• **Consigne**: Recopiez intégralement l'extrait ci-dessous sur la main-d'œuvre et le coût des intrants, sans y changer un seul mot.

• **Extrait**:
──────────
Main d’œuvre et coût des intrants
Certes la proximité géographique de ces pays avec l’Ukraine ont eu des conséquences dans toute la région perturbant les chaînes d’approvisionnement et contribuant à une flambée des prix de l’énergie. Mais ces économies ont également maille à partir avec des défis internes qui entravent la riposte à ces chocs externes.
Les économistes de Coface soulignent en particulier les effets néfastes de la pénurie de main-d’œuvre et l’escalade des coûts des intrants, des facteurs qui ont pesé lourdement sur la santé des entreprises. Les secteurs de la construction et du commerce, particulièrement impactés par les pressions salariales et le ralentissement de la demande ont été les plus touchés.
──────────
• **Données de l'exercice**:

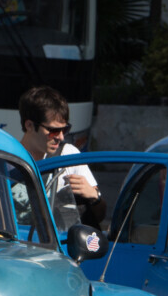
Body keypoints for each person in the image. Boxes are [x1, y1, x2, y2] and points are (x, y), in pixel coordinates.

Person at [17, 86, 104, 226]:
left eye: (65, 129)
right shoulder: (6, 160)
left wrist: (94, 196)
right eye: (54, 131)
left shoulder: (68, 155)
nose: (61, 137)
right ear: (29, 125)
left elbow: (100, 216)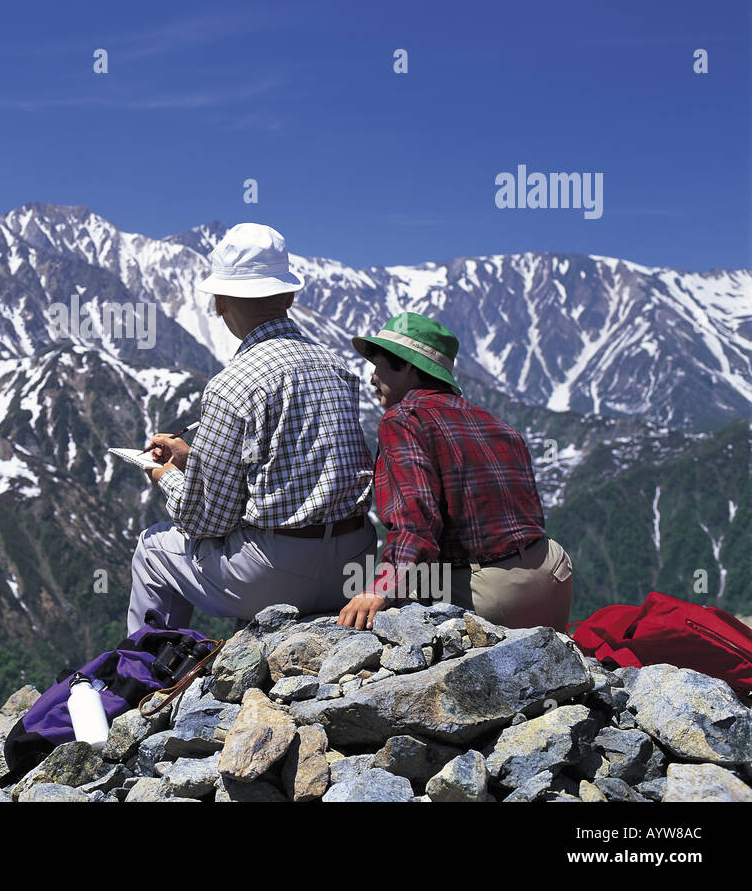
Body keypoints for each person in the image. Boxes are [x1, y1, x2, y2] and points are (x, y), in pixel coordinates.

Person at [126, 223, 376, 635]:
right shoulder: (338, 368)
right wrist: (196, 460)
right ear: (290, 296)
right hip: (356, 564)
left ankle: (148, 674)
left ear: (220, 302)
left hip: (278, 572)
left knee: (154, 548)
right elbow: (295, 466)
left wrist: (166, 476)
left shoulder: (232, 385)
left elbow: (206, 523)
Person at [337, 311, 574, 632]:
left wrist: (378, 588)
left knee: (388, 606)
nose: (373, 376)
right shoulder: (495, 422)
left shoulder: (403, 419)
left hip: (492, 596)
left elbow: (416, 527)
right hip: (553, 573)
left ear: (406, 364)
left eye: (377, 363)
──────────
• **Corrigé**:
Main d’œuvre et coût des intrants
Certes la proximité géographique de ces pays avec l’Ukraine ont eu des conséquences dans toute la région perturbant les chaînes d’approvisionnement et contribuant à une flambée des prix de l’énergie. Mais ces économies ont également maille à partir avec des défis internes qui entravent la riposte à ces chocs externes.
Les économistes de Coface soulignent en particulier les effets néfastes de la pénurie de main-d’œuvre et l’escalade des coûts des intrants, des facteurs qui ont pesé lourdement sur la santé des entreprises. Les secteurs de la construction et du commerce, particulièrement impactés par les pressions salariales et le ralentissement de la demande ont été les plus touchés.